Monday, November 14, 2011

Tools Of The Geocacher

The Boy Scout motto is: Be Prepared.  I was never a boyscout, but as a system administrator and geocacher I take that motto to heart.  In my experience one is well served to put this to practice when one is on the hunt for a geocache.  You never know what situation you find yourself in, so it really does help to Be Prepared.

So as a service to any geocachers out there who may not find themselves entirely prepared, this post will outline the things I do to be prepared for any situation I may find myself in while out on the hunt for tupperware in the woods.

== On My Person ==

I carry the following things wherever I go: hiking, walking, work, church, sitting on the couch watching TV...
  • Leatherman Wave multi-tool - I have built entire datacenters with little else than this tool.  If you don't have one, stop reading and go get one now.
  • cell phone
  • pen
  • car keys
  • wallet
  • doggie bags (never know when the hound is gonna squat!)
  • Outback hat by Tilley Endurables
== My Geobag == 

My geobag with badges from my various travels.
 I have a green canvas messenger bag that I carry with me whenever I go geocaching.  It contains pretty much everything I need on a hunt in either the woods or urban settings:
  • Mechanix gloves - you never know what you are going to touch - these protect without being bulky
  • tweezers - for getting those pesky logs out of nano containers
  • compass with safety whistle built in
  • two flashlights for this pesky night hides, or when looking in dark crevices
  • notepad - for writing down notes during puzzle caches
  • camera with extra batteries & memory cards
  • GPS
  • Box of extra AA and AAA batteries (normally 8 of each)
  • sun block
  • bug spray
  • extra pair of socks
  • first aid kit
  • USB cables to connect all my electronics to a computer
  • a bunch of pens of all types, including pencils and sharpies
  • A bag of ziploc bags - for replacing those ripped ones in cache containers that protect the logs.
A multitude of pens.  I never have the excuse of
"I didn't sign the log because I forgot a pen"

== On The Trail ==

  When I am going on a longer hike I also carry the following:
  • Water bottles
  • snacks
  • hiking stick
== Geo Car ==

These items travel with me in my car:
  • Water bottles
  • car GPS
  • Hiking sticks
  • flashlights
  • wipes - for cleaning off stuff (also because I have a toddler who isn't toilet trained yet :)
So that is how I stay prepared.  Did I leave anything out that you would carry on a geocaching hunt?  Leave your suggestions in the comment section below.

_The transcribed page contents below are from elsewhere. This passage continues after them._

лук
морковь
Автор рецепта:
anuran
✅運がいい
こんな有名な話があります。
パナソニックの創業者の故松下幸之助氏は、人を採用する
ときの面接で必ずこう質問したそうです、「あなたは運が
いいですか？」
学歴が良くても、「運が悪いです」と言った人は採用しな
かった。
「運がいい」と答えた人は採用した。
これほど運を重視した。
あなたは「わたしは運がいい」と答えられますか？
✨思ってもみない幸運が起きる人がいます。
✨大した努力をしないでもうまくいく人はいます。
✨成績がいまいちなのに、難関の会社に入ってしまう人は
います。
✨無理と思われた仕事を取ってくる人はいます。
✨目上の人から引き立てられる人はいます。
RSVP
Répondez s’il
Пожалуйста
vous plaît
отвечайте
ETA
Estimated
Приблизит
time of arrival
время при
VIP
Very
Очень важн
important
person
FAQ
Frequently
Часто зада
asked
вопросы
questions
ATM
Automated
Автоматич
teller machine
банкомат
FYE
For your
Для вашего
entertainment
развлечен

As an aside my geobag is also trackable on  If you are so inclined, feel free to log 'debaere's geobag' at

Cheers, and happy hunting!


AtlasYMM said...

Okay, gotta ask. Why 2 flashlights and why more than one pen. Are 'we' overcompensating?

Dave DeBaeremaeker said...

AtlasYMM: Redundancy :) It sucks when your only pen stops writing, or your only flashlight burns out.

Unknown said...

I think you are prepared big guy! The one addition that I will add is more for your first aide kits than your geobag; Benadryl, it can literally save your life someday or someone you know. It's a must have in treating an allergic reaction to bee stings, certain plants, insect bites or consumption of foods unknowingly.
Great article!

Unknown said...

Thanks for the post. Lots of great ideas.

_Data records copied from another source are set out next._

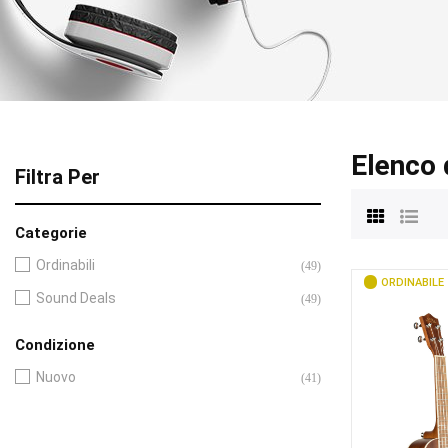
Elenco 
Filtra Per
Categorie
Ordinabili
(49)
ORDINABILE
Sound Deals
(49)
Condizione
Nuovo
(41)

I've been toying with the idea of getting a 'man bag' for a while. I've been misusing my lunch bag to tote my iPhone, iPod, wallet, keys, external hardrive, and other junk back & forth from work for ages now.

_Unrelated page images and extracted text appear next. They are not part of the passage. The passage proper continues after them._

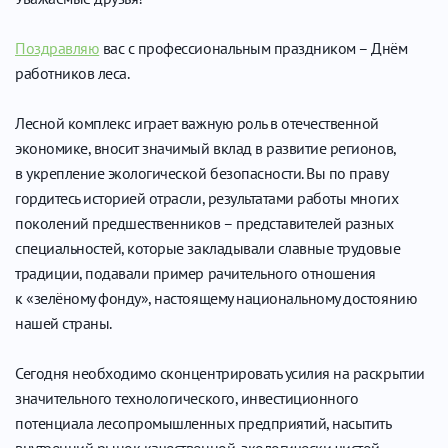
Поздравляю
вас с профессиональным праздником – Днём
работников леса.
Лесной комплекс играет важную роль в отечественной
экономике, вносит значимый вклад в развитие регионов,
в укрепление экологической безопасности. Вы по праву
гордитесь историей отрасли, результатами работы многих
поколений предшественников – представителей разных
специальностей, которые закладывали славные трудовые
традиции, подавали пример рачительного отношения
к «зелёному фонду», настоящему национальному достоянию
нашей страны.
Сегодня необходимо сконцентрировать усилия на раскрытии
значительного технологического, инвестиционного
потенциала лесопромышленных предприятий, насытить
внутренний рынок качественной, экологически чистой,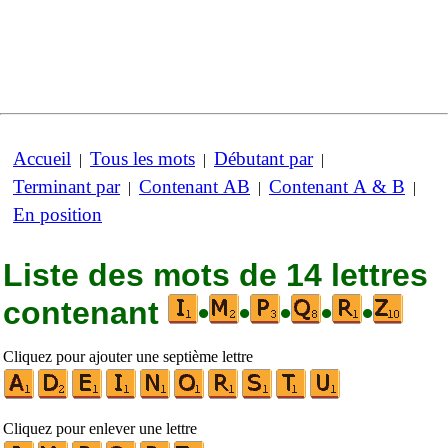
Accueil
Tous les mots
Débutant par
|
|
|
Terminant par
Contenant AB
Contenant A & B
|
|
|
En position
Liste des mots de 14 lettres
contenant
•
•
•
•
•
Cliquez pour ajouter une septième lettre
Cliquez pour enlever une lettre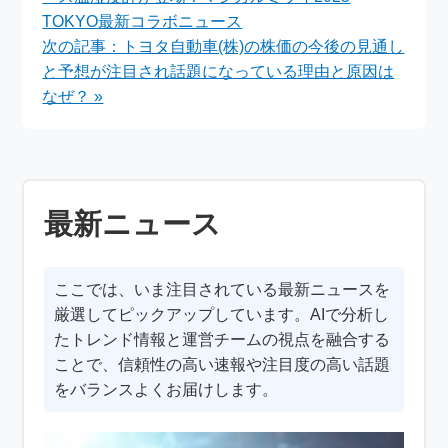
TOKYO最新コラボニュース
次の記事：トヨタ自動車(株)の株価の今後の見通し
と予想が注目され話題になっている理由と原因は
なぜ？ »
最新ニュース
ここでは、いま注目されている最新ニュースを
厳選してピックアップしています。AIで分析し
たトレンド情報と運営チームの視点を融合する
ことで、信頼性の高い速報や注目度の高い話題
をバランスよくお届けします。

A geobag would be a great idea. that way I can keep my wife from calling it a purse. Where did you get your bag though? Army Surplus? I've also seen people using army binocular cases. They are a bit more sturdy with a hard shell.

Dave DeBaeremaeker said...

@Ryan Duffy

I got my bag at an army surplus store, tho it is a new bag. It was advertised as a WWII Parachute Jump Bag, or something similar (forget exactly which one).

idajo2 said...

In my - more than 1/2 mile from the car - bag, I carry Technu (poison ivy scrub - the sooner you apply it, the less chance the oil has to absorb), DEET-based repellent (ticks/skeeters), good quality sunscreen; a full "cache repair kit" (including replacement logs, bison tubes, nano containers, short (golf) pencils, etc.), alcohol wipes, protein bars, several tubes of ZippFizz and most of what you carry, Dave . . however, fewer batteries . . those things get heavy!!!